Unpredictable cuts to Europe's feed-in tariff schemes for solar energy threaten the recession-hit renewable sector with disaster, the head of the solar industry’s business association has told EURACTIV.
An economic slowdown worsened by strong global competition – particularly from China – has increased reluctance among banks to lend to solar energy firms.
That in turn could spell calamity if investor uncertainty over the future pricing of solar electricity was factored in, said Reinhold Buttgereit, secretary-general of the European Photovoltaic Industry Association.
“We need a stable support scheme, not one you can only trust for 4-8 weeks,” he said, adding that a low but stable tariff would settle frayed investor nerves.
“In Germany over the last few weeks we’ve seen discussion about immediately stopping support schemes or reducing them by almost 50%,” he said. “This would be a real disaster for the industry.”
Last year saw a record-breaking expansion of solar power centred on Germany and Italy. But as equipment prices fell, swingeing cuts to feed-in tariffs – de-facto government subsidies – were announced across the continent.
In Berlin, tariff reductions of up to 30% were brought forward to 1 April.

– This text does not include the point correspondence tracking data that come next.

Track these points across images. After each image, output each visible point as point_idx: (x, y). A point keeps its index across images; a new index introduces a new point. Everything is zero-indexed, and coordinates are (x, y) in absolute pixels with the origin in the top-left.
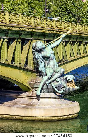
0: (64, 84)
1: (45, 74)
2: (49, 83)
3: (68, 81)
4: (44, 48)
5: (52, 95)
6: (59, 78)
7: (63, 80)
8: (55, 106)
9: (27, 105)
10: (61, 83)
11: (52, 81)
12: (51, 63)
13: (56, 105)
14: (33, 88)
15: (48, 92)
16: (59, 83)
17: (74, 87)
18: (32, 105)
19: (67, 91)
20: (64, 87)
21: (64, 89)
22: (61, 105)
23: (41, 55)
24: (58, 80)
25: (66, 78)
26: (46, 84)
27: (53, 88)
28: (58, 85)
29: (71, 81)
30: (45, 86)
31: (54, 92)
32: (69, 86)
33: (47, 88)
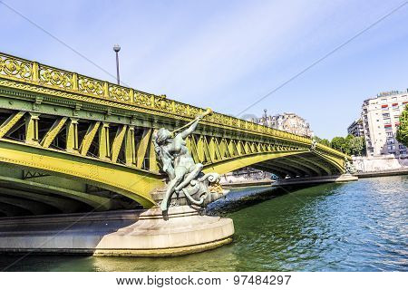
0: (204, 188)
1: (173, 176)
2: (180, 190)
3: (210, 184)
4: (170, 138)
5: (187, 209)
6: (196, 179)
7: (202, 182)
8: (190, 227)
9: (148, 229)
10: (198, 188)
11: (186, 186)
12: (183, 159)
13: (193, 225)
14: (157, 201)
15: (180, 205)
16: (195, 187)
17: (220, 192)
18: (154, 229)
19: (210, 200)
20: (204, 194)
21: (205, 196)
22: (202, 224)
23: (167, 149)
24: (193, 182)
25: (207, 179)
26: (175, 191)
27: (186, 197)
28: (194, 190)
29: (215, 182)
30: (174, 196)
31: (190, 203)
32: (213, 191)
33: (178, 198)
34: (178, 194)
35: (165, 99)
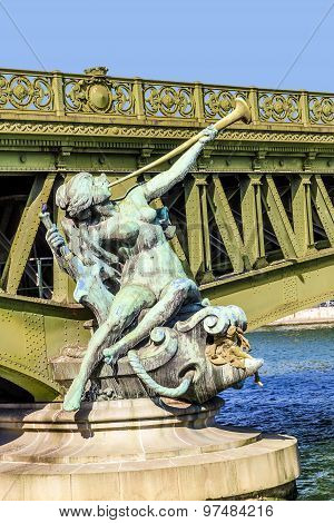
0: (191, 351)
3: (211, 339)
5: (145, 407)
7: (188, 332)
10: (173, 350)
15: (126, 396)
16: (162, 348)
17: (237, 363)
19: (211, 384)
20: (192, 367)
21: (197, 375)
24: (159, 334)
25: (200, 323)
28: (160, 357)
29: (222, 335)
30: (106, 370)
32: (219, 360)
33: (117, 377)
34: (115, 367)
35: (103, 80)
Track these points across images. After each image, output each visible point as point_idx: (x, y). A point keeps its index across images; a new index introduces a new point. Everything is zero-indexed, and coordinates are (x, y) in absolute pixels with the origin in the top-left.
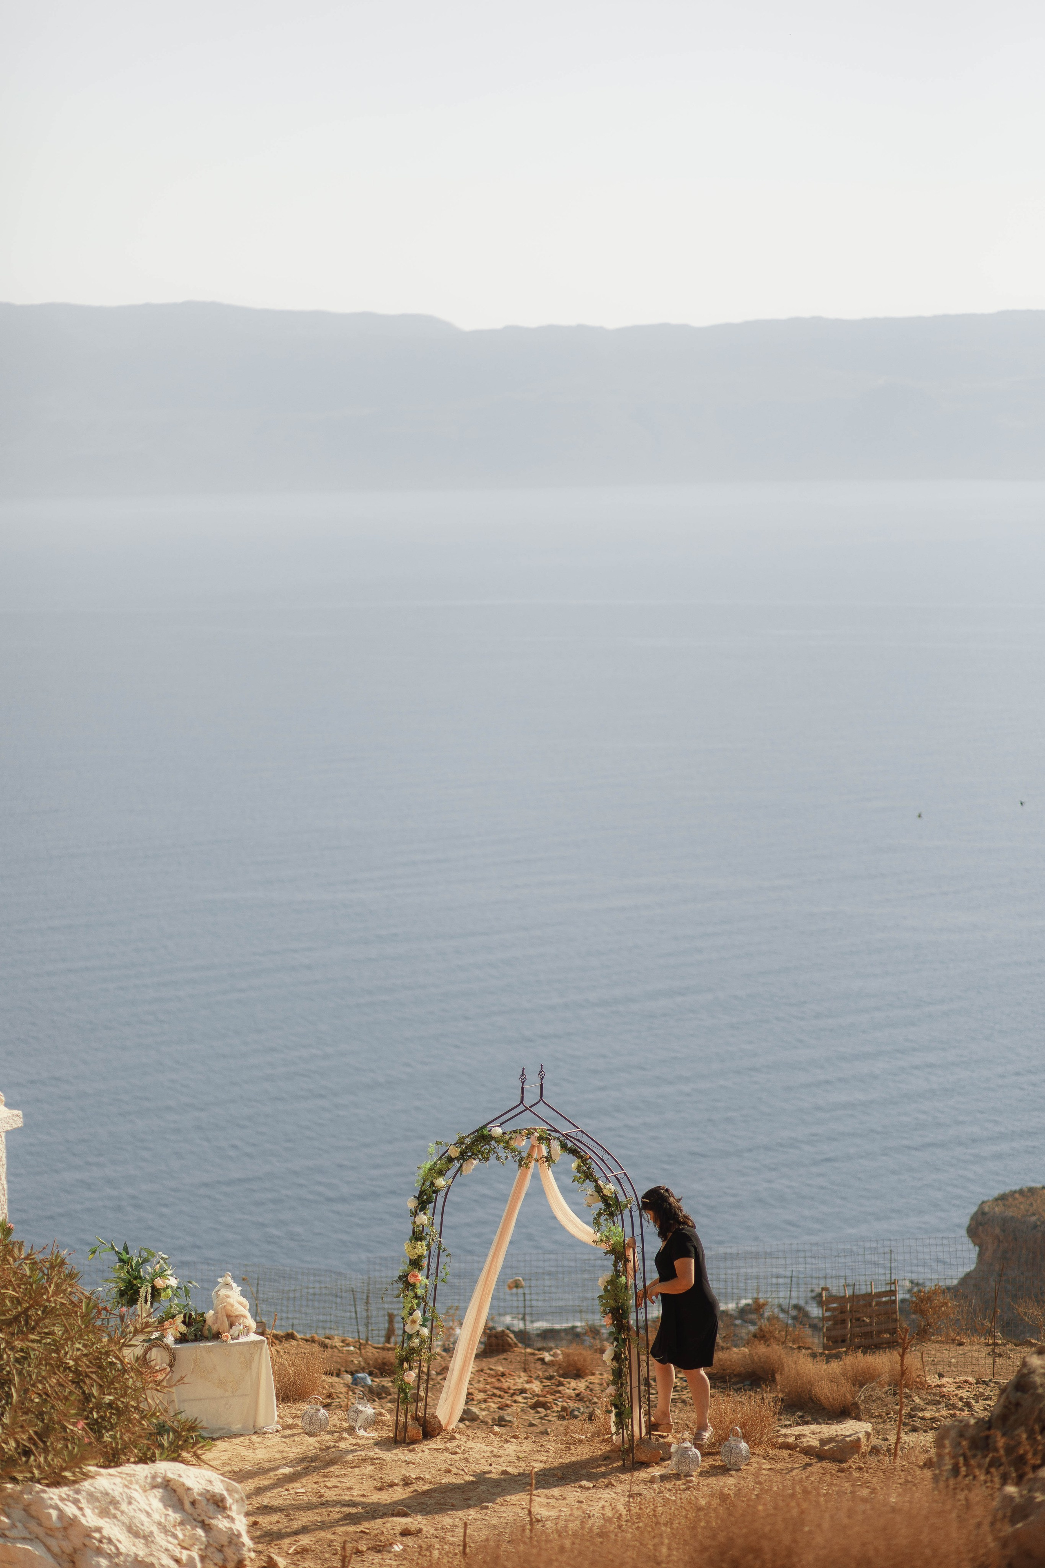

A few days later, the German company Q-Cells became the fourth solar power firm to file for bankruptcy in as many months.
Buttgereit said that he expected the current recession to last for another year or more.
Solar thermal energy firms which use the sun’s power to generate heat are facing a “special form of the general crisis” that is afflicting the photovoltaic (PV) sector, said Xavier Noyon, secretary-general of the European Solar Thermal Industry Federation.
“We rely very much on the dynamics of the building construction and renovation sector, which has collapsed in countries like Spain that have solar obligation for new builds,” he told EURACTIV.
“It has affected us dramatically.”
If an obligation on public authorities to renovate 3% of Europe’s buildings were removed from the current draft of the EU’s Energy Efficiency Directive, it would be “a real drawback,” Noyon added.
One potential growth area for solar thermal may be in China where Noyon said “there is more solar thermal capacity installed than PV worldwide”.
Beijing’s solar conquest
But how to deal with Beijing’s rapid conquest of the global solar energy market is an issue that divides Europe’s renewables industry leaders, some of whom have pushed for strong “anti-dumping” measures against allegedly over-subsidised PV panels.
Much of Europe’s excess capacity in solar panels is believed to have been caused by the overspill of a renewables boom that China says is needed for it to meet its climate obligations.
Following a US decision to back import tariffs against solar panels last month, momentum for an EU trade complaint is reported to be building. Buttgereit took a balanced position.
“To be frank, without global competition and cheap Chinese PV modules, we wouldn’t be as close to grid parity as we are today,” he said, referring to the tipping point where renewables become competitive with fossil fuels.
The real problem was “the lack of a European industrial policy”, he said, as China was poised to become the world’s most important renewable energy market within two years.
However, if Europe’s debate became focused on German taxpayers financing jobs in China, “this discussion will also be dangerous for China itself,” he added, “because it will risk the public acceptance of PV in Europe.”